- ASSIGNMENT -
In the passage below on Rogers-O'Brien's quality assurance workflows, what does the text say liquidated damages are?

- PASSAGE FOR REVIEW -
::::
And that’s not even accounting for liquidated damages, which are contractual fees the owner can charge the GC for every day or week the project goes over schedule.
RO is committed to avoiding pitfalls seen throughout the industry by implementing proactive solutions. They recognize that with careful monitoring, they can prevent installation issues and escalating project costs.
Optimizing QA Solutions
Previous QA/QC workflows were too slow for the fast pace of construction
Rogers-O’Brien understood that the traditional manual QA workflows could not keep up with the demanding pace of their projects. Errors needed to be caught and corrected quickly, but the manual processes were far too time-consuming, labor-intensive, and reactive.
The company explored using a lidar-based QA workflow to speed up error detection and correction, which involved manually comparing as-built point cloud data with the design model. However, they found that even this approach was inefficient.
::::
- RECORDS -
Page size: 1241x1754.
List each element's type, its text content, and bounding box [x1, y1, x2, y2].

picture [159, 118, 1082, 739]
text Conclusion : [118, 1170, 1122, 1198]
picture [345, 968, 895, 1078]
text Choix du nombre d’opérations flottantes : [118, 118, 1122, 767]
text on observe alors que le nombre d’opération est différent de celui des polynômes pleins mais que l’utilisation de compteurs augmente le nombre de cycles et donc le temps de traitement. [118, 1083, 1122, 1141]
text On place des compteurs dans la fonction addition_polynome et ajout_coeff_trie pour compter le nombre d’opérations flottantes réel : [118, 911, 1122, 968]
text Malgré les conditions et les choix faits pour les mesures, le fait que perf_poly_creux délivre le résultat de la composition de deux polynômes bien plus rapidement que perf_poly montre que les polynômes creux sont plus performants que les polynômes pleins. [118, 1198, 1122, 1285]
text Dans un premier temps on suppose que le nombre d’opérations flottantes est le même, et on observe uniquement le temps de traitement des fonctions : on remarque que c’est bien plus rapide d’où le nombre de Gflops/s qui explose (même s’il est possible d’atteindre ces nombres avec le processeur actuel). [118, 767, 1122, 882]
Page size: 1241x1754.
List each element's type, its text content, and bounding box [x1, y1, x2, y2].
::::
- OUTPUT -
They are contractual fees the owner can charge the GC for every day or week the project goes over schedule.